The medically related incident violations often involved diving against a doctor’s orders or with known conditions, such as existing cardiac problems. The nonmedical violation causes ran the gamut of simple, basic issues including:

  • Not doing a predive safety check before jumping in with an empty cylinder.
  • Having a regulator attached to the diluent cylinder.
  • Not doing a pre-breathe with a rebreather.
  • Diving deeper than one’s training or experience.
  • Diving solo or continuing to dive after buddy separation without being trained or experienced in solo diving.
  • Entering overhead environments without the proper training, -experience or equipment

Divers who died from something other than a medical cause were seven times as likely to have one or more violations associated with the fatality.

An Interesting Side-finding

One interesting side-finding, with -surprising frequency, involved this scenario:

It’s a lovely dive, buddies or a group are swimming along, everyone has plenty of air, and one diver calmly signals that he wants to go up. The buddy signals “Are you OK?” and the diver indicates OK, but just wants to go back to the boat. The buddy accompanies him to the surface and signals the boat, which begins heading over (or takes him to just under the boat), then heads back down to continue the dive. In the brief moments before the diver can climb the ladder, he is apparently disabled by a medical event, slumps forward into the water, adding drowning to the incident.

Not only does this complicate rescue efforts, but it appears that sometimes medical evaluation concludes drowning rather than a debilitating medical event as the cause (with unfortunate negative effects on the potential for – and the defense of – litigation).

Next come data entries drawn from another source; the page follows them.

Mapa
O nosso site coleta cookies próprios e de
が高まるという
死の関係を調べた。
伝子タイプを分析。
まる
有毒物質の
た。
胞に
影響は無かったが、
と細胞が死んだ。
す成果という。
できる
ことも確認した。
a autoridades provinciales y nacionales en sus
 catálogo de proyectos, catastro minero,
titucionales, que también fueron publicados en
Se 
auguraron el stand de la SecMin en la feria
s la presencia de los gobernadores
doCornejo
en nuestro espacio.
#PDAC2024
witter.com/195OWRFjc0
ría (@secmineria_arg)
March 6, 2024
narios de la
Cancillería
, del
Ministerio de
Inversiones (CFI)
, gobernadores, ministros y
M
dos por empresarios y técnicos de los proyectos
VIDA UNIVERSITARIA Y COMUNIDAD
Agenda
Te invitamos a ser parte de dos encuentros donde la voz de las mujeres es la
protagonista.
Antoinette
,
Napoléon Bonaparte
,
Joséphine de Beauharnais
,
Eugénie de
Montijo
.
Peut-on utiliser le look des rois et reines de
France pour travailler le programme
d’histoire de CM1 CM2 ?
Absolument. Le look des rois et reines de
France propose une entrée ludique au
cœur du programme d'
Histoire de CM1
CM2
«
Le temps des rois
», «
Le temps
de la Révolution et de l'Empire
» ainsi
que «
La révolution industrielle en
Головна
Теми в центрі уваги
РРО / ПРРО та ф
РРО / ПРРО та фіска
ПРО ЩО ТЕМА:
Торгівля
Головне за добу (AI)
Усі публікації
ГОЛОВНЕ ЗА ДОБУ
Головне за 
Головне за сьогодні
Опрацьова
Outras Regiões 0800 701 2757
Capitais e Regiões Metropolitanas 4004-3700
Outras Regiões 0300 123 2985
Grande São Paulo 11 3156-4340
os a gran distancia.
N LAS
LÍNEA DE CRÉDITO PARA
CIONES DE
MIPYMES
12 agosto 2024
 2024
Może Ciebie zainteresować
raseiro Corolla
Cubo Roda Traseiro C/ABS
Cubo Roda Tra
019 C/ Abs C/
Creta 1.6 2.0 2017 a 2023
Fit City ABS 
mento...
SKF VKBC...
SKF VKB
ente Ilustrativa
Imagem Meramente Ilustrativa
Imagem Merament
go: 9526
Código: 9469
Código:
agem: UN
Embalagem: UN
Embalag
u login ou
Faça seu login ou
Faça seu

Divers should be aware of this and consider that someone ending an otherwise normal, fun dive for no clear reason might be experiencing vague, but unclear, symptoms of a medical event. Perhaps a way to avoid the potential for these situations is simply to honor the buddy system, and if one buddy wants to end the dive, they stay together all the way back to the boat or shore.

Whether teaching or supervising, remind your divers that established, good dive practices – much like speed limits and seat belts – do prevent accidents and protect divers. It is not just words and formality to teach and remind divers of these critical skills and procedures. We are all helping to establish patterns of behavior that, as now empirically established, can prevent dive accidents from occurring.